[ExI] NYT ninny

Jef Allbright jef at jefallbright.net
Wed May 14 02:36:34 UTC 2008


On Tue, May 13, 2008 at 3:45 PM, Mike Dougherty <msd001 at gmail.com> wrote:
> On Tue, May 13, 2008 at 10:01 AM, Jef Allbright <jef at jefallbright.net> wrote:
>  >  effective exploration. What really frustrates me is not the ignorance
>  >  of the masses, but the dissipativeness of the cognoscenti.
>
>  Perhaps the greater subjective distances from one another causes the
>  signal to possess less apparent strength?

Huh?  I tried interpreting that several ways but couldn't arrive at
any substantial meaning.  [Subjective distance, indeed.]

"Subjective distance"  => ok
"Subjective distance from one another" => Between whom?  The ignorant
and the cognoscenti, I guess, but there wasn't any suggestion of a
dynamic between them.  They were related through my contrasting
percepts.
"Subjective distance ... causes" ... something? => It's jarring to see
any assertion of the form "subjective X causes Y" because subjective
implies not modelable, regardless of the actuality of the subjective
X.
"...the signal to possess less apparent strength" => "... the signal
to apparently possess less strength"  => "...the signal to appear
weaker"  => To what kind of signal can this refer?

Huh??  Please let me know if I'm missing something key here?

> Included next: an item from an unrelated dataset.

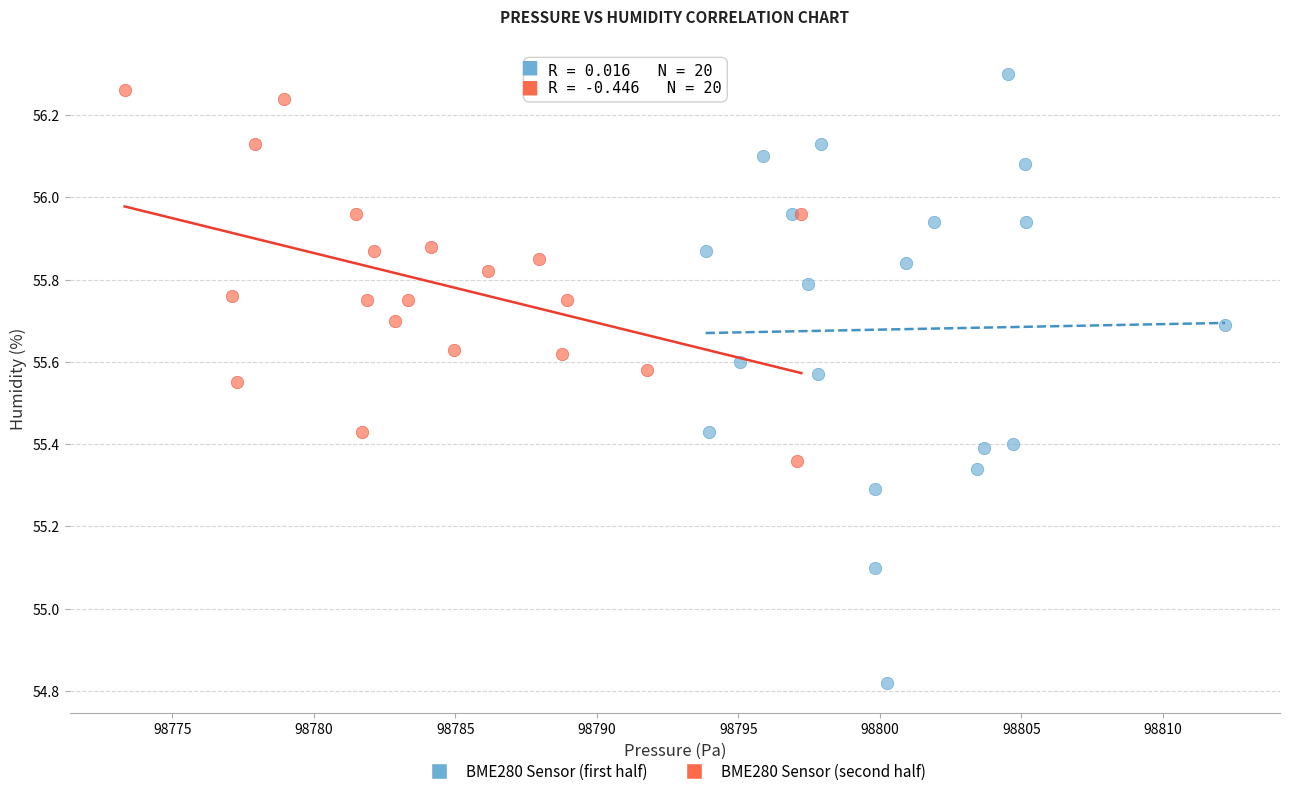

Which series has the largest Y range (max minus min)?

BME280 Sensor (first half)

If you are somehow suggesting that there exists a "signal"
representing the right or best course into the future, then we have a
difference which is interesting, because so many naive futurists seem
to assume the something like that.

To recap, Damien expressed his dismay at a particular instance of
"stupidity", representative of broader patterns in our society.  I
agreed, and expanded on the theme with some examples perhaps painting
a picture of broader trends.  I then observed from a higher level of
abstraction that perhaps such stupidity isn't really such a problem
(in the partial sense that a rising tide raises all boats. and there
will always be a long-tailed distribution.  I followed that up with
intent to confront any "thinkers" who got that far thinking they were
riding the peak, with the idea that this peak is inhabited by Brittney
et al and exploration of the bleeding edge is inherently a
**low**-probability affair.  I then concluded with an implicit
call-to-action with a reference to the "dissipative"  meaning
entropic, cognoscenti.

Does the foregoing help? I recognize that my writing is typically
terse and overly abstract, but hardly vague.  My programming is the
same.


>  I do not have a paper to prove this theory, but I believe the
>  'geniuses' of the first wave of scientific worldview were able to
>  possess cross-domain knowledge of nearly every field.  Today it takes
>  20+ years of specialized study to be able to speak with existing
>  participants in a limited realm of expertise.  The sheer volume of
>  information to be learned is prohibitive of the kind know-it-all
>  mastery that we expect of the term genius.

I would agree that the relationship of individual contributors to
technological innovation is changing much as you suggest, but as I
pointed out in my earlier post, I think what's most significant is not
the direct discovery/development but the evolution of increasingly
effective structures supporting discovery/development.
Retrospectively, such structures are often recognized as particularly
elegant, in sharp contrast to your view that innovation tends to
depend on general breadth of knowledge.  There's a strong analogy to
genetic programming, where success depends on a diverse set of
possibilities, exploited via a strong model of probabilities.


>  I agree that what was once considered intelligence is often lost in
>  background noise

Well, that wasn't my point, and isn't my belief.  I think we are still
within the developmental window where a strong individual intelligence
can make astounding progress, not by grasping all the relevant
knowledge, but by having a very good grasp of sense-making.